START RECORDS PROVIDED

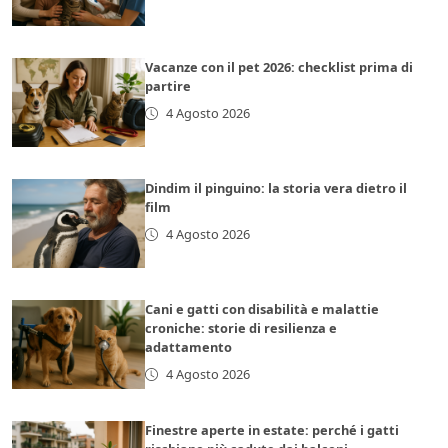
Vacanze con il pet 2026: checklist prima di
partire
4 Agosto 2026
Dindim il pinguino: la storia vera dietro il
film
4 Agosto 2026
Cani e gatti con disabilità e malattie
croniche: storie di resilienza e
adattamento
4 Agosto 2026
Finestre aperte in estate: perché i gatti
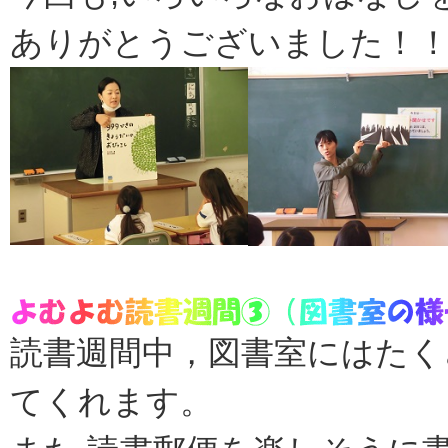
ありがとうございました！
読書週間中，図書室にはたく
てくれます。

END RECORDS PROVIDED

▶ **WORK TASK**:
Extract every line of text from all of the records above, character for character and in order. Leave out the pictures.

▶ **ANSWER BOX**:
Vacanze con il pet 2026: checklist prima di
partire
4 Agosto 2026
Dindim il pinguino: la storia vera dietro il
film
4 Agosto 2026
Cani e gatti con disabilità e malattie
croniche: storie di resilienza e
adattamento
4 Agosto 2026
Finestre aperte in estate: perché i gatti
ありがとうございました！
読書週間中，図書室にはたく
てくれます。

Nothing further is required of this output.